Skip to content

factors

Full name: tenets.core.ranking.factors

factors

Ranking factors and scored file models.

This module defines the data structures for ranking factors and scored files. It provides a comprehensive set of factors that contribute to relevance scoring, along with utilities for calculating weighted scores and generating explanations.

The ranking system uses multiple orthogonal factors to determine file relevance, allowing for flexible and accurate scoring across different use cases.

Classes

FactorWeight

Bases: Enum

Standard weight presets for ranking factors.

These presets provide balanced weights for different use cases. Can be overridden with custom weights in configuration.
****
PROBLEM 1:
Answer these from the ranking factors page:
(a) What full name does the page give for the module?
(b) What does FactorWeight use as its base?
(c) According to the page, what can override the weight presets?
PROBLEM 2:
Do these statements agree with the ranking factors page? For each, answer yes or no and quote the words that decide it.
(a) The ranking system relies on a single factor to judge file relevance.
(b) The module offers utilities for generating explanations.
(c) The FactorWeight presets are fixed and cannot be changed.
PROBLEM 3: Pick up the ranking factors page after its last sentence and write what comes next.

EXTRACTED RECORDS:
****
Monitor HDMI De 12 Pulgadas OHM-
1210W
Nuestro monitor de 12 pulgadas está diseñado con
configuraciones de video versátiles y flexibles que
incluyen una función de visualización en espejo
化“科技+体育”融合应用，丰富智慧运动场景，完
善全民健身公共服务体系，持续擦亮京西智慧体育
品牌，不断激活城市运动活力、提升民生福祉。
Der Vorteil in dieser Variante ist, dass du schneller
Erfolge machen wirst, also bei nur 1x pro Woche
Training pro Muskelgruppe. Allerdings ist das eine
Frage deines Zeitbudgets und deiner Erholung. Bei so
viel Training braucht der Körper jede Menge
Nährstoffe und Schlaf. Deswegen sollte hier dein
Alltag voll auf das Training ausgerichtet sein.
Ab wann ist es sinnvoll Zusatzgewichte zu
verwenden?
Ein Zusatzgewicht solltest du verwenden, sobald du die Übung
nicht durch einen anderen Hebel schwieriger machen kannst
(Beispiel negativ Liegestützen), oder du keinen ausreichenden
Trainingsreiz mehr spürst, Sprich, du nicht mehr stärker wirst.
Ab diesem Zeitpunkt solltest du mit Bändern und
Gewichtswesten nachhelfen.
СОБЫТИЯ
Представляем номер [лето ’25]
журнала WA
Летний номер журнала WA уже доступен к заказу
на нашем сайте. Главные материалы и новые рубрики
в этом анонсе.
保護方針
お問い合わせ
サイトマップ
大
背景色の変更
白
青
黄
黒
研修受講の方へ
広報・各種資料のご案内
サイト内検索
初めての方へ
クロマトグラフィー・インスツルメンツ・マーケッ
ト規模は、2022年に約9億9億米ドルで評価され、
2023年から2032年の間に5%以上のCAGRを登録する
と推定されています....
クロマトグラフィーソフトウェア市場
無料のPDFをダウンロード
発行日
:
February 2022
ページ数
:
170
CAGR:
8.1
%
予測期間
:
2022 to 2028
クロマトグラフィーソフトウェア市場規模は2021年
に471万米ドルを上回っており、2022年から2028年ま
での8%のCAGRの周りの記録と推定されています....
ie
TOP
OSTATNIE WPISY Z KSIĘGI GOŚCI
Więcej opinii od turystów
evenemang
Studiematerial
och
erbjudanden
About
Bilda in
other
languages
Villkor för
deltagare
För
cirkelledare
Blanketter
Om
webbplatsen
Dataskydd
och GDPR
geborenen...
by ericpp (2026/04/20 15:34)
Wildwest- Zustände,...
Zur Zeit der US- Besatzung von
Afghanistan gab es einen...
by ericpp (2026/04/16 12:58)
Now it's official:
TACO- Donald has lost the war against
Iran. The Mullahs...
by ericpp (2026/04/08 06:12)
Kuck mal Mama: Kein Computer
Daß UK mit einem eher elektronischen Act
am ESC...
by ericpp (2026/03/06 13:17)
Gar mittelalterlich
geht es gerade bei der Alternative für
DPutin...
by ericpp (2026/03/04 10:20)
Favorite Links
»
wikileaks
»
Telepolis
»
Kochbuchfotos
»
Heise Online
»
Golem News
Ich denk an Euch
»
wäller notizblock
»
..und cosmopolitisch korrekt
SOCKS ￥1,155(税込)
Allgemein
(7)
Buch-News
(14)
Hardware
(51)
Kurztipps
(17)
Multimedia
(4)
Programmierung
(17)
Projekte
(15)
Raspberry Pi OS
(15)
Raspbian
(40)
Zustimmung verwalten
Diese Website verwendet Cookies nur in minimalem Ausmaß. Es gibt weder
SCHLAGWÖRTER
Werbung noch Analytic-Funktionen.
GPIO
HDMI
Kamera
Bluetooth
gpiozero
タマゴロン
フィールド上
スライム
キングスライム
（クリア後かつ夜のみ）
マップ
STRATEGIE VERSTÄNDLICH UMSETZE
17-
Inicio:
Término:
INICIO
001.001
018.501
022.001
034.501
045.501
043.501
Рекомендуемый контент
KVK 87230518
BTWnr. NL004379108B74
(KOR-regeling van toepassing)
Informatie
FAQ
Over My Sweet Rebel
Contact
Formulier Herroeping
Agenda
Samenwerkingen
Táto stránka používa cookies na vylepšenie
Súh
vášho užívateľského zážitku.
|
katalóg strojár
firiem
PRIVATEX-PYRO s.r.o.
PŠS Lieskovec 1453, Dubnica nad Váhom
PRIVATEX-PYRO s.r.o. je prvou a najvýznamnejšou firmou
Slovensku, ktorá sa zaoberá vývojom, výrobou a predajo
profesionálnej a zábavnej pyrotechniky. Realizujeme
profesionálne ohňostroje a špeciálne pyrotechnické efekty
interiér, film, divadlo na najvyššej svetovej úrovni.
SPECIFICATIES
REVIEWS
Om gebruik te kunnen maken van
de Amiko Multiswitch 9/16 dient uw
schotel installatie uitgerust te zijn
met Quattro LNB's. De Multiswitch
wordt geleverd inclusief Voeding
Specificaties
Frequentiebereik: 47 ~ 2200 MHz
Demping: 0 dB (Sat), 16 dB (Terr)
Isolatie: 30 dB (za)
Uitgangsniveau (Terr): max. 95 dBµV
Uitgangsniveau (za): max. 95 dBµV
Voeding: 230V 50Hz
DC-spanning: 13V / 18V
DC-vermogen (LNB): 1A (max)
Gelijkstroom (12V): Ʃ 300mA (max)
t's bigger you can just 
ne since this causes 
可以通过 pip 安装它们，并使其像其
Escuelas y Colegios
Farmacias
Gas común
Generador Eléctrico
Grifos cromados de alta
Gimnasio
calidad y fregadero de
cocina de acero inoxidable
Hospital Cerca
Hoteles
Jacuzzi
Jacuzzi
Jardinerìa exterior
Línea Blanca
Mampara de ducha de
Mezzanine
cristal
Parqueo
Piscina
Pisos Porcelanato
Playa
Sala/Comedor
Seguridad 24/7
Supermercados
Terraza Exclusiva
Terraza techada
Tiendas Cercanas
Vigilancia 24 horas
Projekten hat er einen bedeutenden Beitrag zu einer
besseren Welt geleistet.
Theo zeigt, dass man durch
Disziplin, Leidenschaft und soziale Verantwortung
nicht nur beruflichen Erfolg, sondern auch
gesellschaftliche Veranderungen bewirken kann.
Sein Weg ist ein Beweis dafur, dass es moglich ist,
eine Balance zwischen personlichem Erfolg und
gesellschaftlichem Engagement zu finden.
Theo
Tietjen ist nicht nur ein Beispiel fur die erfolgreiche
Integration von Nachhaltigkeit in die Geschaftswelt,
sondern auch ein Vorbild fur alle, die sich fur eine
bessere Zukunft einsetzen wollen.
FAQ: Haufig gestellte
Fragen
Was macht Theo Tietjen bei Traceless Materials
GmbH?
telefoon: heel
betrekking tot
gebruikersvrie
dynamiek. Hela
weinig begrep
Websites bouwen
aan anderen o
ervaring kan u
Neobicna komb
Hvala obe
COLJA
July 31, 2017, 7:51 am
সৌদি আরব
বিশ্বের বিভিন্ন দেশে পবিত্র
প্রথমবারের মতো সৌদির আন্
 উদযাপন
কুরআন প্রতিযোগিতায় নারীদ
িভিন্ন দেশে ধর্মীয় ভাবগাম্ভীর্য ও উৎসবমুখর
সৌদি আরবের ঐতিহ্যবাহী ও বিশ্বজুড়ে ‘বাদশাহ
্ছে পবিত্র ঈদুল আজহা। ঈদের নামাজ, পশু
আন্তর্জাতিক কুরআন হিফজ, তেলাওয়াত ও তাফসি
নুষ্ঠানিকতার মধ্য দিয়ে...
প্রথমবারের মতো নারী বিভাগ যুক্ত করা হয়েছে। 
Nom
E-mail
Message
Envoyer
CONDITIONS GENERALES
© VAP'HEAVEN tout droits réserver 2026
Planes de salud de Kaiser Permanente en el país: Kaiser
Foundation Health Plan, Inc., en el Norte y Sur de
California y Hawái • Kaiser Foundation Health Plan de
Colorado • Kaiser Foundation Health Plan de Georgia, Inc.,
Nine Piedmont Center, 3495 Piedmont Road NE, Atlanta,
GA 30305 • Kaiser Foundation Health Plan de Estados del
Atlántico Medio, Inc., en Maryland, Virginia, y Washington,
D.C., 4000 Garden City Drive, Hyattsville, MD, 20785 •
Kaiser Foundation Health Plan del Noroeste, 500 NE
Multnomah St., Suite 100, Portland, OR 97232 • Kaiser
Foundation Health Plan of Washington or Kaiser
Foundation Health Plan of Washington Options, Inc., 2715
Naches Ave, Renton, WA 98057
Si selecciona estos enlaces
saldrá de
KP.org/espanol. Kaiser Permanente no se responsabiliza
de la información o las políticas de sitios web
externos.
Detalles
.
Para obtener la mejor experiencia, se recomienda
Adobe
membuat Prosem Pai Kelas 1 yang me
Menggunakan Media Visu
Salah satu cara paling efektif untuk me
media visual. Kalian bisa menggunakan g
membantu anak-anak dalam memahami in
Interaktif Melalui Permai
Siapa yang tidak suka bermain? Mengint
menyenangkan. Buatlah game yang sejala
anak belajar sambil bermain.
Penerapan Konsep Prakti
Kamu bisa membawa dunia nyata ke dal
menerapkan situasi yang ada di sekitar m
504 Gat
****
RESPONSE BOX 1:
(a) tenets.core.ranking.factors
(b) Enum
(c) Custom weights in configuration

RESPONSE BOX 2:
(a) No: "The ranking system uses multiple orthogonal factors to determine file relevance"
(b) Yes: "along with utilities for calculating weighted scores and generating explanations"
(c) No: "Can be overridden with custom weights in configuration."

RESPONSE BOX 3:
RankingFactorsdataclass

Python
RankingFactors(keyword_match: float = 0.0, tfidf_similarity: float = 0.0, bm25_score: float = 0.0, path_relevance: float = 0.0, import_centrality: float = 0.0, dependency_depth: float = 0.0, git_recency: float = 0.0, git_frequency: float = 0.0, git_author_relevance: float = 0.0, complexity_relevance: float = 0.0, maintainability_score: float = 0.0, semantic_similarity: float = 0.0, type_relevance: float = 0.0, code_patterns: float = 0.0, ast_relevance: float = 0.0, test_coverage: float = 0.0, documentation_score: float = 0.0, custom_scores: Dict[str, float] = dict(), metadata: Dict[str, Any] = dict())

Comprehensive ranking factors for a file.

Each factor represents a different dimension of relevance. The final relevance score is computed as a weighted sum of these factors.

Factors are grouped into categories: - Text-based: keyword_match, tfidf_similarity, bm25_score - Structure-based: path_relevance, import_centrality, dependency_depth - Git-based: git_recency, git_frequency, git_author_relevance - Complexity-based: complexity_relevance, maintainability_score - Semantic: semantic_similarity (requires ML) - Pattern-based: code_patterns, ast_relevance - Custom: custom_scores for project-specific factors

ATTRIBUTEDESCRIPTION
keyword_match

Direct keyword matching score (0-1)

TYPE:float

tfidf_similarity

TF-IDF cosine similarity score (0-1)

TYPE:float

bm25_score

BM25 relevance score (0-1)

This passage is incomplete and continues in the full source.